• TASK GOAL: Print the records exactly as given.

• RECORDS:
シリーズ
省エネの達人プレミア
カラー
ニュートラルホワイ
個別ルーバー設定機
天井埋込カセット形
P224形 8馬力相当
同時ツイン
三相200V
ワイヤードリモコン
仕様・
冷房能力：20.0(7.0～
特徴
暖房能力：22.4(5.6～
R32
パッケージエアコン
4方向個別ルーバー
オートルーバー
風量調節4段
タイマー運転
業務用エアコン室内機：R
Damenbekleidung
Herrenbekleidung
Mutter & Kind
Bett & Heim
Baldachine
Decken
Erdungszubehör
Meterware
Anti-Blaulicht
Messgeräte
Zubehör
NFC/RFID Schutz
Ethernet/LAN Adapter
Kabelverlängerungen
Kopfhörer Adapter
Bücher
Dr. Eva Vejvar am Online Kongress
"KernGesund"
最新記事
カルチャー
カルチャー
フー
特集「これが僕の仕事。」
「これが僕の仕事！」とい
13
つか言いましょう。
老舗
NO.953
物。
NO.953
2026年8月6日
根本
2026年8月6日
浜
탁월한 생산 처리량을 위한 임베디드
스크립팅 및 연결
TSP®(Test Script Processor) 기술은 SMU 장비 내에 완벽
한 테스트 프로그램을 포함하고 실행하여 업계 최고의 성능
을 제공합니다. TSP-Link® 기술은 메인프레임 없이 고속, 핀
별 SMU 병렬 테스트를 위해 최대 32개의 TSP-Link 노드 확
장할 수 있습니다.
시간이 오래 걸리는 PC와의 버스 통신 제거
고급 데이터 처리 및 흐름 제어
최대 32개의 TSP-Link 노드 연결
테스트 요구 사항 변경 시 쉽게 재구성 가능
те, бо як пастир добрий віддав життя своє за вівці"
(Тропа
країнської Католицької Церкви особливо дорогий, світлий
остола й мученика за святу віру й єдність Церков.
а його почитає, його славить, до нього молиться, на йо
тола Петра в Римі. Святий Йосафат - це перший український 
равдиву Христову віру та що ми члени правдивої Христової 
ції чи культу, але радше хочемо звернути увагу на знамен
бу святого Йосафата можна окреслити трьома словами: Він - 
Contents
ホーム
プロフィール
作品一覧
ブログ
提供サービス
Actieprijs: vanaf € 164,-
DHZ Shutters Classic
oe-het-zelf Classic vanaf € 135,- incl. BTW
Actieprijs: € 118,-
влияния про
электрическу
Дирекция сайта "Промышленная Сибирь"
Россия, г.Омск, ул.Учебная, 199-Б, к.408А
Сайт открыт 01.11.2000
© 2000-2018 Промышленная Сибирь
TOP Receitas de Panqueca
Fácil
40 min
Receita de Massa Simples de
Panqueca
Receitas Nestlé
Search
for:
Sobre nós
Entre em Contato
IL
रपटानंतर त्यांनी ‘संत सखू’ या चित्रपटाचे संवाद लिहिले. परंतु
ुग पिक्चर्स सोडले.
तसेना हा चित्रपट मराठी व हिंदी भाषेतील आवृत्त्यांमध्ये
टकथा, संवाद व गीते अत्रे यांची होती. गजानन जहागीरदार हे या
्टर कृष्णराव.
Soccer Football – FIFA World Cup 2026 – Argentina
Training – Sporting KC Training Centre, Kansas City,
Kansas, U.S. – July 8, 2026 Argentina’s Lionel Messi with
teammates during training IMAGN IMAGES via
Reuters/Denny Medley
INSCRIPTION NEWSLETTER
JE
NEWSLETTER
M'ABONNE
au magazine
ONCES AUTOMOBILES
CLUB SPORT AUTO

• ANSWER FOR THE TASK:
シリーズ
省エネの達人プレミア
カラー
ニュートラルホワイ
個別ルーバー設定機
天井埋込カセット形
P224形 8馬力相当
同時ツイン
三相200V
ワイヤードリモコン
仕様・
冷房能力：20.0(7.0～
特徴
暖房能力：22.4(5.6～
R32
パッケージエアコン
4方向個別ルーバー
オートルーバー
風量調節4段
タイマー運転
業務用エアコン室内機：R
Damenbekleidung
Herrenbekleidung
Mutter & Kind
Bett & Heim
Baldachine
Decken
Erdungszubehör
Meterware
Anti-Blaulicht
Messgeräte
Zubehör
NFC/RFID Schutz
Ethernet/LAN Adapter
Kabelverlängerungen
Kopfhörer Adapter
Bücher
Dr. Eva Vejvar am Online Kongress
"KernGesund"
最新記事
カルチャー
カルチャー
フー
特集「これが僕の仕事。」
「これが僕の仕事！」とい
13
つか言いましょう。
老舗
NO.953
物。
NO.953
2026年8月6日
根本
2026年8月6日
浜
탁월한 생산 처리량을 위한 임베디드
스크립팅 및 연결
TSP®(Test Script Processor) 기술은 SMU 장비 내에 완벽
한 테스트 프로그램을 포함하고 실행하여 업계 최고의 성능
을 제공합니다. TSP-Link® 기술은 메인프레임 없이 고속, 핀
별 SMU 병렬 테스트를 위해 최대 32개의 TSP-Link 노드 확
장할 수 있습니다.
시간이 오래 걸리는 PC와의 버스 통신 제거
고급 데이터 처리 및 흐름 제어
최대 32개의 TSP-Link 노드 연결
테스트 요구 사항 변경 시 쉽게 재구성 가능
те, бо як пастир добрий віддав життя своє за вівці"
(Тропа
країнської Католицької Церкви особливо дорогий, світлий
остола й мученика за святу віру й єдність Церков.
а його почитає, його славить, до нього молиться, на йо
тола Петра в Римі. Святий Йосафат - це перший український 
равдиву Христову віру та що ми члени правдивої Христової 
ції чи культу, але радше хочемо звернути увагу на знамен
бу святого Йосафата можна окреслити трьома словами: Він - 
Contents
ホーム
プロフィール
作品一覧
ブログ
提供サービス
Actieprijs: vanaf € 164,-
DHZ Shutters Classic
oe-het-zelf Classic vanaf € 135,- incl. BTW
Actieprijs: € 118,-
влияния про
электрическу
Дирекция сайта "Промышленная Сибирь"
Россия, г.Омск, ул.Учебная, 199-Б, к.408А
Сайт открыт 01.11.2000
© 2000-2018 Промышленная Сибирь
TOP Receitas de Panqueca
Fácil
40 min
Receita de Massa Simples de
Panqueca
Receitas Nestlé
Search
for:
Sobre nós
Entre em Contato
IL
रपटानंतर त्यांनी ‘संत सखू’ या चित्रपटाचे संवाद लिहिले. परंतु
ुग पिक्चर्स सोडले.
तसेना हा चित्रपट मराठी व हिंदी भाषेतील आवृत्त्यांमध्ये
टकथा, संवाद व गीते अत्रे यांची होती. गजानन जहागीरदार हे या
्टर कृष्णराव.
Soccer Football – FIFA World Cup 2026 – Argentina
Training – Sporting KC Training Centre, Kansas City,
Kansas, U.S. – July 8, 2026 Argentina’s Lionel Messi with
teammates during training IMAGN IMAGES via
Reuters/Denny Medley
INSCRIPTION NEWSLETTER
JE
NEWSLETTER
M'ABONNE
au magazine
ONCES AUTOMOBILES
CLUB SPORT AUTO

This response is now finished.